THE recent letters calling for scholarship boards to re-evaluate decisions are reflective of the critical role these scholarship providers play in directing the future of our nation ("Ensure scholarship holders are made of sterner stuff" by Mr Heng Cho Choon, Wednesday and "No foolproof method to awarding scholarships" by Mr Ling Ming Hui; Thursday).

An academic field that is growing locally is our social sciences.

The major problems our nation faces today are social in nature - coping with an ageing population, finding a national identity, dealing with more contest in the political arena, and reaching out to the needy.

These problems are not easily perceivable or analysed, and can be dealt with using empirical research only.

How can we solve problems if we do not know they exist?

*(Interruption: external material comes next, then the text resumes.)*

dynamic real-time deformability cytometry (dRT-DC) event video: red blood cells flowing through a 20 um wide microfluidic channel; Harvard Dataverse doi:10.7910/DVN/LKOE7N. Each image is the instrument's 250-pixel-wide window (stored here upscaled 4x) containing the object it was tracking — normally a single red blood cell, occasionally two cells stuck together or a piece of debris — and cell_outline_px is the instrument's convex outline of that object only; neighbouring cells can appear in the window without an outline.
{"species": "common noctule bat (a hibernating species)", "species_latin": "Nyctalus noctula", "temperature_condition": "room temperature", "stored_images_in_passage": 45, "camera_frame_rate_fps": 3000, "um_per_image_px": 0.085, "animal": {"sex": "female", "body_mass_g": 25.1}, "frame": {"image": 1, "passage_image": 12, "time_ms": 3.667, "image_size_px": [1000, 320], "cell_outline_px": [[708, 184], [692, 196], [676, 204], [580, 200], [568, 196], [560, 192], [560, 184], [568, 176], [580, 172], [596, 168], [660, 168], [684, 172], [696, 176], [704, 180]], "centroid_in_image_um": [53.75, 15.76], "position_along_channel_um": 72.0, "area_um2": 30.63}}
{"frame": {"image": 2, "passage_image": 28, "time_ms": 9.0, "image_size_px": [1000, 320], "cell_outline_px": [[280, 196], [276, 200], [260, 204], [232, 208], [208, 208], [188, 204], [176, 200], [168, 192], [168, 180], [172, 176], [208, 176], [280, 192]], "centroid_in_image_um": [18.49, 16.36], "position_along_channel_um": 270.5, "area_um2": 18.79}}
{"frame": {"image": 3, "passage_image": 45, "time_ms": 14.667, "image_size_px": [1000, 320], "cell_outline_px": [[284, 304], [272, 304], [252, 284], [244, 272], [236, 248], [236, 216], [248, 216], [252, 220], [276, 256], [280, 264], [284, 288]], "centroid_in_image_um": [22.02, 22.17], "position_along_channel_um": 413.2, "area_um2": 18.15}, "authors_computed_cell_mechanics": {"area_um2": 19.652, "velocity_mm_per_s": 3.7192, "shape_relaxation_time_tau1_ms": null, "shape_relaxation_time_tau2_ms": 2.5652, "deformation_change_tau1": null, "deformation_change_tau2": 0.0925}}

In the long run, we can even introduce subjects such as sociology or anthropology into our A-level curriculum. This will help ease the transition to university.

The inter-disciplinary nature of social sciences makes them suitable preparation for the 21st-century world.

The social sciences can empower people in a way many other disciplines cannot.

Research findings from universities can inspire many ground-up and altruistic initiatives, hence, promoting inclusiveness in society.

An opportunity is arising for us to increase our investment in the social sciences. We have the talent pool and practical demand for it.

Scholarship boards are important players to this end, as they are able to redirect our top talent to pursue the social sciences locally.

Without top talent, any push to develop our local social science fields will be hampered.

Singapore could be the front runner in Asia's march forward for social science research.